1. Unemployment – Unemployment is presently over 9%. It may be a long time before unemployment drops significantly. Isn’t it likely that high unemployment will continue to put downward pressure on prices?
2. Energy Costs – Gas prices continue to flirt with the $4/gallon mark. If gas prices trend toward the $5/gallon mark, how do you think that will impact the price of your home?
3. Economy– Despite aggressive stimulus programs, the economy has continued to sputter. With the recent completion of the QE2 government stimulus spending which artificially bolstered the economy, is it possible we could experience a double dip? And if we do have a double dip, what do you think will happen to housing prices?

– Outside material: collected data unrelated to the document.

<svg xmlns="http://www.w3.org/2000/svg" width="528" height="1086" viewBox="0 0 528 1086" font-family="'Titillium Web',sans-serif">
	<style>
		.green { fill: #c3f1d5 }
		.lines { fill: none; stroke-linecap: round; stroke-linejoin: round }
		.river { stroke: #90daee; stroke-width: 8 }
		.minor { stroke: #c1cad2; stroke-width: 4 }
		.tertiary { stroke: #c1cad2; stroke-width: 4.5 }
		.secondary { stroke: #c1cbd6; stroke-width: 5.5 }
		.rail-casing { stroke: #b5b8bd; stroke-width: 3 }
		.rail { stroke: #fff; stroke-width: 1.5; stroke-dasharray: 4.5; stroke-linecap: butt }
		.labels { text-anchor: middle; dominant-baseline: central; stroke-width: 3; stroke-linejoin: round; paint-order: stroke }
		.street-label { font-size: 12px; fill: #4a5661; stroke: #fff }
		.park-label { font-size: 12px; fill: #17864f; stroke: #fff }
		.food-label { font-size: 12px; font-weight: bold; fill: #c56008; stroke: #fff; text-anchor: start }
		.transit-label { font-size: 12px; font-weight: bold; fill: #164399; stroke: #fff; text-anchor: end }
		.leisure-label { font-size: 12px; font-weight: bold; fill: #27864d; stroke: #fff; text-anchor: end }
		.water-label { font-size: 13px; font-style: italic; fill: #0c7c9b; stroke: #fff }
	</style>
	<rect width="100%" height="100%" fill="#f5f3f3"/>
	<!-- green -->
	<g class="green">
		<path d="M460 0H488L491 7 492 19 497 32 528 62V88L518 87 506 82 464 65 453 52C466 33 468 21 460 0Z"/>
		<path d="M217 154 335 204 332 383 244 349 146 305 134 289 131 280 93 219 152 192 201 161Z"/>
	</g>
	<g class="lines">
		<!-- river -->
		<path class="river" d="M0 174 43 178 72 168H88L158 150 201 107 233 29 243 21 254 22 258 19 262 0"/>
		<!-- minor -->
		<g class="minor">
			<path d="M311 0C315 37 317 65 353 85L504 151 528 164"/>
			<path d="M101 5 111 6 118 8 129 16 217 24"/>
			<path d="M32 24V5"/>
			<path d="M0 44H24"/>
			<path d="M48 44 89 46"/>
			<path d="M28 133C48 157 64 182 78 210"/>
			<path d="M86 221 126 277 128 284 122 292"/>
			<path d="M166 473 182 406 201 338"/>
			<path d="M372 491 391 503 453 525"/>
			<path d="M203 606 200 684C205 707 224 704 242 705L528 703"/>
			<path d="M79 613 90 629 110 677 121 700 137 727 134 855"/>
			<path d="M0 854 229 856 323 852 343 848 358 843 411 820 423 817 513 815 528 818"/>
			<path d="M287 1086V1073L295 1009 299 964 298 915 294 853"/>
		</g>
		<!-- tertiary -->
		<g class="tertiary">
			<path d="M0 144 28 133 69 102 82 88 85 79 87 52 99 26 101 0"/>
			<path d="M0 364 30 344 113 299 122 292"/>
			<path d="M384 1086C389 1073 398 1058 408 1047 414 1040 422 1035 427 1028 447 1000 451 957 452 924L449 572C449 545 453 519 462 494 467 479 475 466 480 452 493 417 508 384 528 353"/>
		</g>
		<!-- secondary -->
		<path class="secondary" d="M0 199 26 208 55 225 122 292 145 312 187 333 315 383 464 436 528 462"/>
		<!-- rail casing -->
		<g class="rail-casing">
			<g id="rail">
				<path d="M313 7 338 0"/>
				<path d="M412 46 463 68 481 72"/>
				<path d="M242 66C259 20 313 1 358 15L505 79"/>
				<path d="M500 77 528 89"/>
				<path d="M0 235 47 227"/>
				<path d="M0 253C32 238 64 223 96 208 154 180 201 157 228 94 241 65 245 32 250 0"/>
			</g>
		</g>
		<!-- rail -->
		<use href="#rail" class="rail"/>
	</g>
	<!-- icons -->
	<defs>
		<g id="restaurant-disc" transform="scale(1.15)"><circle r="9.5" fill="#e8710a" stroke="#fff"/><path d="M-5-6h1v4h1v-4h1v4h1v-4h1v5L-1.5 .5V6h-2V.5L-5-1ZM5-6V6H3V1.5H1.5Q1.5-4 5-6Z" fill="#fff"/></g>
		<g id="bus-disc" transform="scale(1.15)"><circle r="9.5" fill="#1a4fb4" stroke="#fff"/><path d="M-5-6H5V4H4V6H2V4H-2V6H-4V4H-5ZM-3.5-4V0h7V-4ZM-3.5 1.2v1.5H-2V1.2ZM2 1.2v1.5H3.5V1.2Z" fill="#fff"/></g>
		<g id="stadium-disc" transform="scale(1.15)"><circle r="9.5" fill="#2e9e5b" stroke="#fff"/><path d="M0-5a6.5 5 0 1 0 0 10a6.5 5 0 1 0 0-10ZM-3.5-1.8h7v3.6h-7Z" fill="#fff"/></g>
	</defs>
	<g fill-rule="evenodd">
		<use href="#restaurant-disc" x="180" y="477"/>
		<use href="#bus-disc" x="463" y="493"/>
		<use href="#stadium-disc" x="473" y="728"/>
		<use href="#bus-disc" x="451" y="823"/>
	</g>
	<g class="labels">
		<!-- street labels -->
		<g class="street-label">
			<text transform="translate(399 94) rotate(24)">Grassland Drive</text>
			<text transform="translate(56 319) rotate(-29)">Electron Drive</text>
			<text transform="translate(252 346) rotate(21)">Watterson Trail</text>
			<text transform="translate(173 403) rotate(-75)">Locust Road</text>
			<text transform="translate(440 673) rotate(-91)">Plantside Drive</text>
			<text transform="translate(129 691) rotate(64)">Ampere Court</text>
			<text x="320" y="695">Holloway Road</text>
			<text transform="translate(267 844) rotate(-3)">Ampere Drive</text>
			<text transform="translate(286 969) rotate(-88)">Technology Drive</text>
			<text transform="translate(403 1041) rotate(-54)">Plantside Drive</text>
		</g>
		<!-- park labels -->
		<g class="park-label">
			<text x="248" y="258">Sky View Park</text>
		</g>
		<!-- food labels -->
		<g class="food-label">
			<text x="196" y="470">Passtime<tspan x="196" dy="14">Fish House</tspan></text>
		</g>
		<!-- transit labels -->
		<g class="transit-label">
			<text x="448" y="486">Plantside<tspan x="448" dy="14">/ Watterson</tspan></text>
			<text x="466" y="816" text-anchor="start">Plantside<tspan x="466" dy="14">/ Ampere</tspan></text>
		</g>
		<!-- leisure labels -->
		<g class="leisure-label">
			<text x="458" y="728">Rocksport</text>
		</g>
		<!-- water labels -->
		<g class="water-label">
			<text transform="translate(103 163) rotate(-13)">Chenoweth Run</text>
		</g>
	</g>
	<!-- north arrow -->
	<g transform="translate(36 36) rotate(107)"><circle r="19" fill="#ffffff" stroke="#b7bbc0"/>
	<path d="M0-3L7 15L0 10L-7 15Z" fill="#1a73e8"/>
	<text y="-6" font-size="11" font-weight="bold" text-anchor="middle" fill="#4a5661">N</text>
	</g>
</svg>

4. War In the Middle East – Political unrest has been a problem this year all over the world. With explosive issues continuing to unfold in the Middle East and Africa, global economic deterioration will lead to even greater conflict than political unrest. How do you think this uncertainty impacts the future price of your home, especially if world conditions worsen?
5. Deficit – Time is running out for US leaders to come up with a budget resolution. Credit rating agencies are threatening to downgrade US debt rating, which could ultimately lead to hundreds of billions of additional interest payments on the 15 trillion dollars of US debt. This problem could take years or even decades to resolve. What impact do you think this situation has on a real estate recovery and more specifically, the price of your home?
6. Inflation – Prices for consumer goods, energy costs, food prices, and healthcare continue to skyrocket, leaving the average American worse off as each month passes. Does this situation indicate any possibility of improving real estate prices in the foreseeable future?
7. The Dollar – The value of the US dollar continues to sink on world markets questioning the integrity of the US banking system. Does the sinking value of US currency help you or hurt you?
8. The European Debt Crisis – The economies of Greece, Italy, Spain, Portugal, and Ireland continue to deteriorate. How do you think an economic meltdown in Europe will affect housing prices?
Remember when discussing the myriad of economic issues presently facing the United States, don’t just bring up the fact, always ask your sellers a question that forces them to acknowledge the substantial risk they are taking by waiting to sell their home.